→ **ASSIGNMENT**
Count the lines in the entries below that contain the string "evkey". Give only the number.

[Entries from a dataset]
____

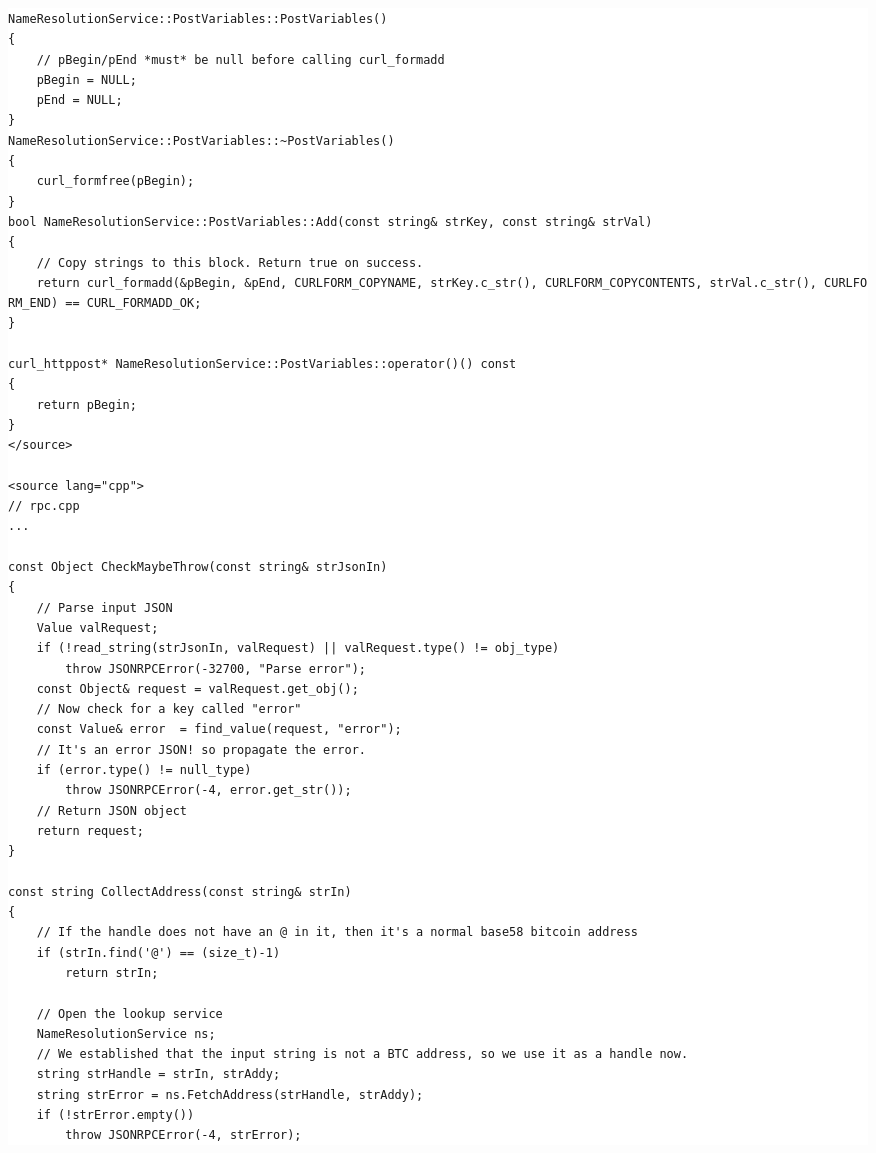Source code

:     NameResolutionService::PostVariables::PostVariables()
    {
        // pBegin/pEnd *must* be null before calling curl_formadd
        pBegin = NULL;
        pEnd = NULL;
    }
    NameResolutionService::PostVariables::~PostVariables()
    {
        curl_formfree(pBegin);
    }
    bool NameResolutionService::PostVariables::Add(const string& strKey, const string& strVal)
    {
        // Copy strings to this block. Return true on success.
        return curl_formadd(&pBegin, &pEnd, CURLFORM_COPYNAME, strKey.c_str(), CURLFORM_COPYCONTENTS, strVal.c_str(), CURLFORM_END) == CURL_FORMADD_OK;
    }
    
    curl_httppost* NameResolutionService::PostVariables::operator()() const
    {
        return pBegin;
    }
    </source>
    
    <source lang="cpp">
    // rpc.cpp
    ...
    
    const Object CheckMaybeThrow(const string& strJsonIn)
    {
        // Parse input JSON
        Value valRequest;
        if (!read_string(strJsonIn, valRequest) || valRequest.type() != obj_type)
            throw JSONRPCError(-32700, "Parse error");
        const Object& request = valRequest.get_obj();
        // Now check for a key called "error"
        const Value& error  = find_value(request, "error");
        // It's an error JSON! so propagate the error.
        if (error.type() != null_type)
            throw JSONRPCError(-4, error.get_str());
        // Return JSON object
        return request;
    }
    
    const string CollectAddress(const string& strIn)
    {
        // If the handle does not have an @ in it, then it's a normal base58 bitcoin address
        if (strIn.find('@') == (size_t)-1)
            return strIn;
    
        // Open the lookup service
        NameResolutionService ns;
        // We established that the input string is not a BTC address, so we use it as a handle now.
        string strHandle = strIn, strAddy;
        string strError = ns.FetchAddress(strHandle, strAddy);
        if (!strError.empty())
            throw JSONRPCError(-4, strError);
    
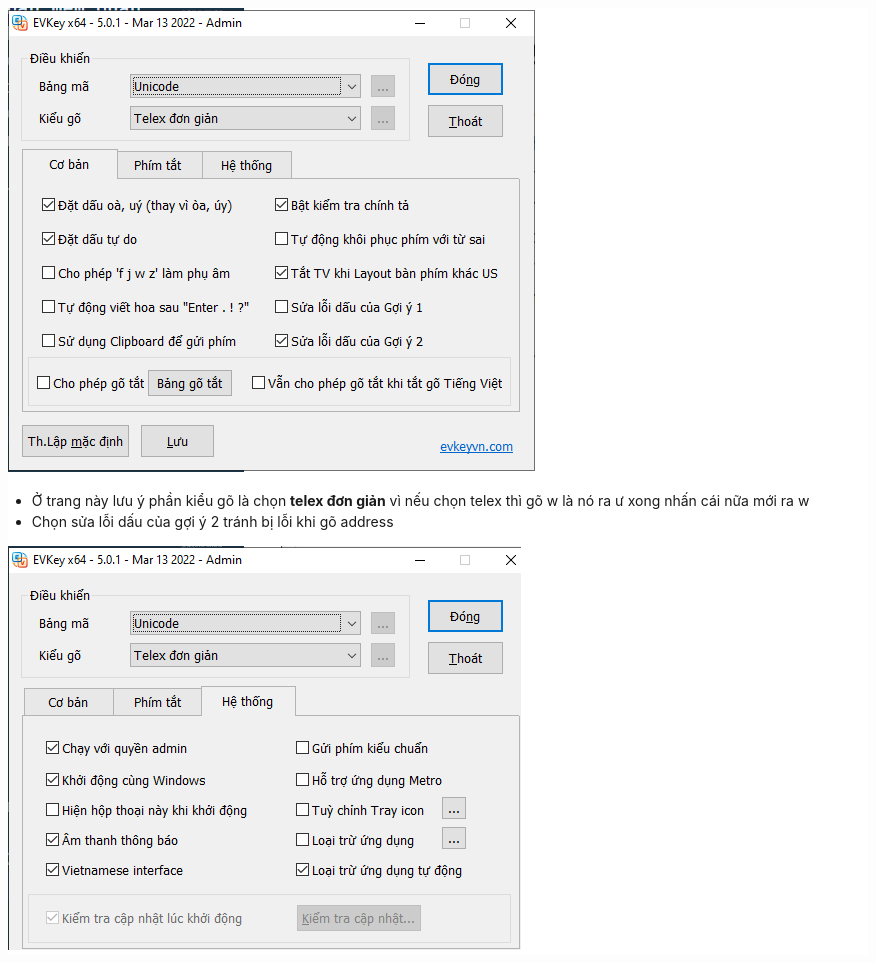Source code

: ![evkey](/assets/evkey1.jpg)

- Ở trang này lưu ý phần kiểu gõ là chọn **telex đơn giản** vì nếu chọn telex thì gõ w là nó ra ư xong nhấn cái nữa mới ra w
- Chọn sửa lỗi dấu của gợi ý 2 tránh bị lỗi khi gõ address

![evkey hệ thống](/assets/evkey2.jpg)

____

→ **OUTPUT BELOW**
2